(Extract provided Opens)

Pro-sequence of subtilisin can guide the refolding of denatured subtilisin in an intermolecular process

Abstract

SUBTILISIN E, an alkaline serine protease consisting of a single polypeptide chain of 275 amino acids is produced from a pre-pro-protein¹. The pre-sequence functions as the signal peptide for protein secretion across the membrane². Deletion of the pro-sequence yields mature but inactive subtilisin³: the 77-amino acid pro-sequence must precede the mature subtilisin to guide the latter into an active conformation. Pro-subtilisin denatured in 6 M guanidine-HCl can be self-processed to the active enzyme intramolecularly, with concomitant cleavage of the pro-sequence, when dialysed against renaturing buffer⁴. We have constructed an active-centre mutant of pro-subtilisin (Asp 32 → Asn)³ which is not processed to active enzyme, unlike the wild-type pro-subtilisin, because intramolecular processing is prevented⁴. Here we report an intermolecular pathway for the refolding of the inactive mature protein to an active enzyme in vitro with the aid of exogenously added pro-sequence. We establish conditions under which the mature inactive form, as well as acid-denatured subtilisins Carlsberg and BPN', can be renatured by the mutant pro-subtilisin.

(Extract provided Closes)
(Dataset section Opens)

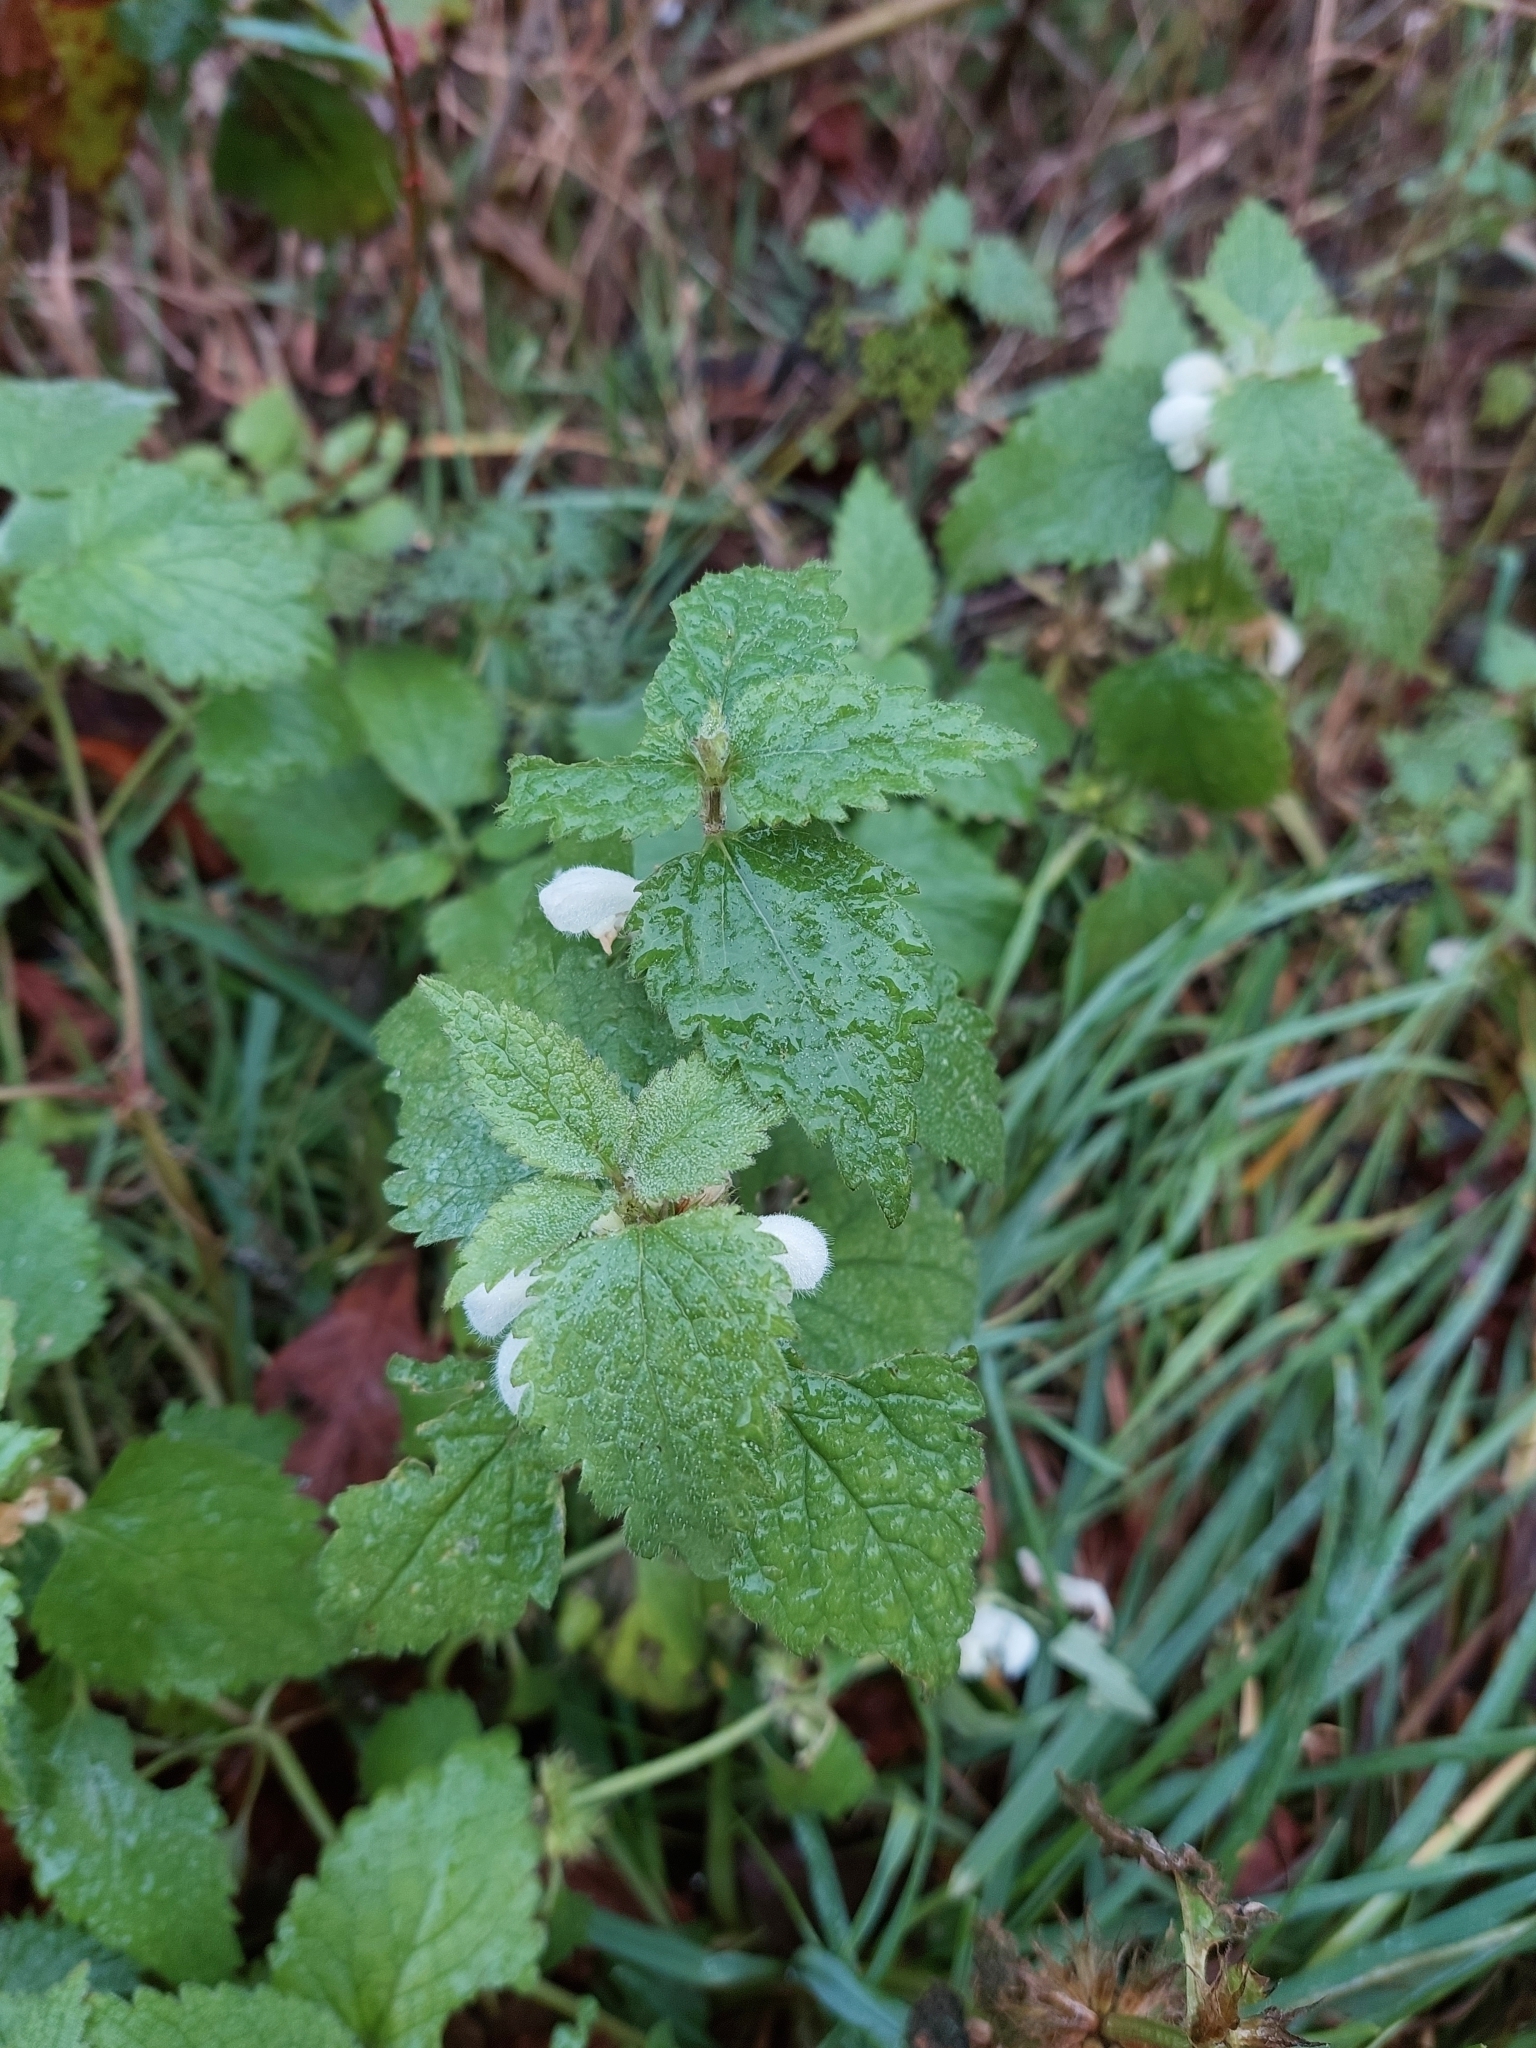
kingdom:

(Dataset section Closes)

Directions:
According to the subtilisin abstract, how many amino acids make up the pro-sequence?

Response below:
77 amino acids.